Suasana bongkar muat kapal OOCL Australia di pelabuhan​​ Terminal Petikemas (TPK) Koja, Pelabuhan Tanjung Priok, Jakarta Utara, Senin (24/10). Manajemen TPK Koja bertekad untuk meningkatkan produktivitas guna memastikan kegiataan arus barang berjalan dengan lancar di Pelabuhan Tanjung Priok. Hal itu dibuktikan dengan pencapaian kinerja bongkar muat di dermaga utara yang sekarang sudah menunjukkan Box Crane per Hour (BCH) begitu juga dengan Vessel Operating Rate (VOR) terus meningkat, seiring dengan penataan lapangan sehingga proses bongkar muat menjadi lebih efisien dan tentunya berdampak pada percepatan bongkar muat petikemas. AKTUAL/Humas TPK Koja

Jakarta, Aktual.com – Serikat Pekerja PT Jakarta International Container Terminal (SPJICT) mempertanyakan rencana peralihan operator alat bongkar muat jenis RTGC (Rubber Tyred Gantry Crane) atau yard gantry crane di JICT kepada PT. Multi Tally Indonesia (MTI). PT MTI ditunjuk sebagai vendor baru operator RTGC yang akan beroperasi di JICT mulai 1 Januari 2018.

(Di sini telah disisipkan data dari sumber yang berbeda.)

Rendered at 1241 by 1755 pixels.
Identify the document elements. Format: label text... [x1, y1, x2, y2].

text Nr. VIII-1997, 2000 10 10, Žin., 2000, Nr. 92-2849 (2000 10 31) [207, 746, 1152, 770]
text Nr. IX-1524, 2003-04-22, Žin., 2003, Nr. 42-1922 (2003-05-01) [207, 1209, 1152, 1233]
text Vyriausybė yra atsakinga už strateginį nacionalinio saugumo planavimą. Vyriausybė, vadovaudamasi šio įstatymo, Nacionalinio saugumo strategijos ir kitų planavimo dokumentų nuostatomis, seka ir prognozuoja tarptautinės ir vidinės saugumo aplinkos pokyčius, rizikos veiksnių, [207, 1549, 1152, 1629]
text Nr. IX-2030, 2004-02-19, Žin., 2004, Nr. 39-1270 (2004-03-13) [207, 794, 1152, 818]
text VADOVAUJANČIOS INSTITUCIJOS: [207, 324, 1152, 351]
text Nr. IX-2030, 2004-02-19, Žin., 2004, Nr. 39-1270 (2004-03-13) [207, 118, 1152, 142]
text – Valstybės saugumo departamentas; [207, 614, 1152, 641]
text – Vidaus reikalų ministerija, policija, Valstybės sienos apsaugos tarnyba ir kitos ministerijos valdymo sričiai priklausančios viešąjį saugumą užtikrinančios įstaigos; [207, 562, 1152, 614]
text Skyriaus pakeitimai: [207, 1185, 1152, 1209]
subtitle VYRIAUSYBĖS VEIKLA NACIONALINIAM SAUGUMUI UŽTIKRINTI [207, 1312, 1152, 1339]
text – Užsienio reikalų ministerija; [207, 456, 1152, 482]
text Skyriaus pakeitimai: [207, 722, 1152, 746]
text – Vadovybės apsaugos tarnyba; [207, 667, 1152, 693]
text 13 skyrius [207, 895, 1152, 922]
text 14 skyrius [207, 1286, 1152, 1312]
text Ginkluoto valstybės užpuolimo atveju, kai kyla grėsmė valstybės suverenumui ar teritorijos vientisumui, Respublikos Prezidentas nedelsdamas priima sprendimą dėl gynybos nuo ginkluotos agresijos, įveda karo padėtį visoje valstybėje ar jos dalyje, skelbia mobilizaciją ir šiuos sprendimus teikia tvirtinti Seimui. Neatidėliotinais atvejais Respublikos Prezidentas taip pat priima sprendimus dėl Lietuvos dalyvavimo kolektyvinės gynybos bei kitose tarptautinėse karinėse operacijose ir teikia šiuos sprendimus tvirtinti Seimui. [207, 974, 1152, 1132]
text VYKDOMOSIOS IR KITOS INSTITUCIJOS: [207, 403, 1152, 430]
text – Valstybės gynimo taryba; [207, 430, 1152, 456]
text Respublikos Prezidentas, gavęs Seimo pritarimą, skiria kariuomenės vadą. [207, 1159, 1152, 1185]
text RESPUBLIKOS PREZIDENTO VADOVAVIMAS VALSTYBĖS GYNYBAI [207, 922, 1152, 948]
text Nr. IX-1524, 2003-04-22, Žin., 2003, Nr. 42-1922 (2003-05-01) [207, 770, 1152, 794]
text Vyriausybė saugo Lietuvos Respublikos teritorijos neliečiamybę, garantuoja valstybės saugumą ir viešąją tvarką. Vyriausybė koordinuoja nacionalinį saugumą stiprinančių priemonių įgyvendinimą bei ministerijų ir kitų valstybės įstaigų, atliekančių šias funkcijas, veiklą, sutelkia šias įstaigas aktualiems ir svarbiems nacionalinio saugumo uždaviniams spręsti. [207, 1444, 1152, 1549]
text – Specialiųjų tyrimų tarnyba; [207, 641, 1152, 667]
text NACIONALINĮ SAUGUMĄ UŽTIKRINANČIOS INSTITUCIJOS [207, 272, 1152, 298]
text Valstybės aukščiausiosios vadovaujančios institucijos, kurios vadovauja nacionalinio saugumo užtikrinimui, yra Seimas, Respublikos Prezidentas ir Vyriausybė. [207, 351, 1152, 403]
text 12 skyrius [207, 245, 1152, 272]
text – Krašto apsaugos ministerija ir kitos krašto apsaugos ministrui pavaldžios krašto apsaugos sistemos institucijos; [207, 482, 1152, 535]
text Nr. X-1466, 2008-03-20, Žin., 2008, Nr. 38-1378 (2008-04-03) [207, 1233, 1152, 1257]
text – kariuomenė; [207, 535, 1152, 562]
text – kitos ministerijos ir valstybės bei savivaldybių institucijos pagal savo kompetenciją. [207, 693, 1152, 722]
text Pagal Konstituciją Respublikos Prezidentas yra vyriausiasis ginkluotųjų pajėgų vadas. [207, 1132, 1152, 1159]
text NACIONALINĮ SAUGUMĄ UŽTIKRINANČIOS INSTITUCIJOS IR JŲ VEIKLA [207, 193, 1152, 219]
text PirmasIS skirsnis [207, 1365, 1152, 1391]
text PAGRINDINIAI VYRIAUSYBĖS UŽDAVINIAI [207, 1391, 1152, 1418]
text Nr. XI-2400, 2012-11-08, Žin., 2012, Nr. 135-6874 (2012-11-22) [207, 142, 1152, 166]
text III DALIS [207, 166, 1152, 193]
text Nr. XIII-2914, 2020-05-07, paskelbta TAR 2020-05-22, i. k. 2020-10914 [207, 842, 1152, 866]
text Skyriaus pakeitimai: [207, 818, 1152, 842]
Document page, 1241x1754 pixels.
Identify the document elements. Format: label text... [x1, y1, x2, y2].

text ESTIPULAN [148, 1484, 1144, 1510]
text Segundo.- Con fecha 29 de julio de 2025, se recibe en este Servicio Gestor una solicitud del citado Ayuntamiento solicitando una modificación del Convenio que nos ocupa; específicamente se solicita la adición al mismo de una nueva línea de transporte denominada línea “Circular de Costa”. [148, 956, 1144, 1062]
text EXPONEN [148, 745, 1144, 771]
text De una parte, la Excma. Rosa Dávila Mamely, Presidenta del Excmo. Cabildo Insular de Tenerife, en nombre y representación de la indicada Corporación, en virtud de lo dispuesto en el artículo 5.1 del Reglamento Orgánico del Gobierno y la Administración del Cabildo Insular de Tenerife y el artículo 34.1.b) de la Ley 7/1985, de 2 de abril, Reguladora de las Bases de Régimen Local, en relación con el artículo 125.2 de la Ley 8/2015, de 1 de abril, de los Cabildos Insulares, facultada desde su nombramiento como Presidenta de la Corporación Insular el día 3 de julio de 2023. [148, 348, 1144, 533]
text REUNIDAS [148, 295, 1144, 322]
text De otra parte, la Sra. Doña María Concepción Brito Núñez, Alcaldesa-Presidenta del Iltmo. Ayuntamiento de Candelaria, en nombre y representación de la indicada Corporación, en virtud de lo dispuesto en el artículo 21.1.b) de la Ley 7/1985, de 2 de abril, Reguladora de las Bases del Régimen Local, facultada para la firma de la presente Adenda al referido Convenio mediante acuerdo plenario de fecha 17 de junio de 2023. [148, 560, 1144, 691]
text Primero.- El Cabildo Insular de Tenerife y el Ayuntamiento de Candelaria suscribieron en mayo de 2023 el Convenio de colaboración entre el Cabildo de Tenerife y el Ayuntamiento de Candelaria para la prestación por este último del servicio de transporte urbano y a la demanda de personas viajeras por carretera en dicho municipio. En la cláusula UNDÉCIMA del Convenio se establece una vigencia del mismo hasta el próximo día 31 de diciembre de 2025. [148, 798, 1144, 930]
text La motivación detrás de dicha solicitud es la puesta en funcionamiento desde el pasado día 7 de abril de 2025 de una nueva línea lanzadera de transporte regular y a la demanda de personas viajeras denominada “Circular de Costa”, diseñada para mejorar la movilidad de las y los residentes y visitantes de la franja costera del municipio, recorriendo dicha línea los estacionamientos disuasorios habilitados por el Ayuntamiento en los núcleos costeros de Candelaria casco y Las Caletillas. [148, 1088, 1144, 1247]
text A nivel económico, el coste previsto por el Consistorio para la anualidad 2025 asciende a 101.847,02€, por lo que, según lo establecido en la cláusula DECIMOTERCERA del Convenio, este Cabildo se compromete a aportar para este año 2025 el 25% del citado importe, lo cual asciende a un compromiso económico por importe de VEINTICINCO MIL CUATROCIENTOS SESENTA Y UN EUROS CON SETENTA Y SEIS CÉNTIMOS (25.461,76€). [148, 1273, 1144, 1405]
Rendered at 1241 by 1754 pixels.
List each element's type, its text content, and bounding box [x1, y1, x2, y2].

Padahal menurut mereka, MTI tidak memiliki pengalaman dalam bidang operator RTGC. Hal ini mengakibatkan MTI tidak memiliki sumber daya operator RTGC.

“Vendor baru, PT Multi Tally Indonesia (MTI) ditunjuk namun tidak punya SDM dan tidak ada pengalaman menyediakan operator RTGC,” ujar Ketua Umum SPJICT, Nova Sofyan Hakim melalui siaran pers, Senin (11/12).

Oleh sebab itu dari pantau mereka, MTI berusaha memenuhi kuota operator RTGC dengan cara tergesa-gesa. Hal ini mengakibatkan SDM menjadi tidak berkualitas.

“Saat ini semua operator rekrutan baru berusaha dilatih dalam tempo 2 minggu sampai akhir Desember 2017,” kata dia.

Ia mengkhawatirkan akibat tindakan gegabah ini akan mengakibatkan JICT akan terganggu dalam hal produktivitas, kondusivitas, keamanan dan keselamatan kerja

“Jika operator RTGC yang tidak mempunyai pengalaman dan kemampuan dipaksakan bekerja, hal ini akan berpotensi terjadinya kecelakaan kerja yang berakibat fatal,” kata dia.

Selain itu, akibat sosial yang ditimbulkan dari kebijakan ini ialah terancamnya 400 pekerja outsourcing eksisting.
Padahal menurut dia, ratusan pekerja ini telah memberikan kontribusi yang signifikan terhadap produktivitas JICT.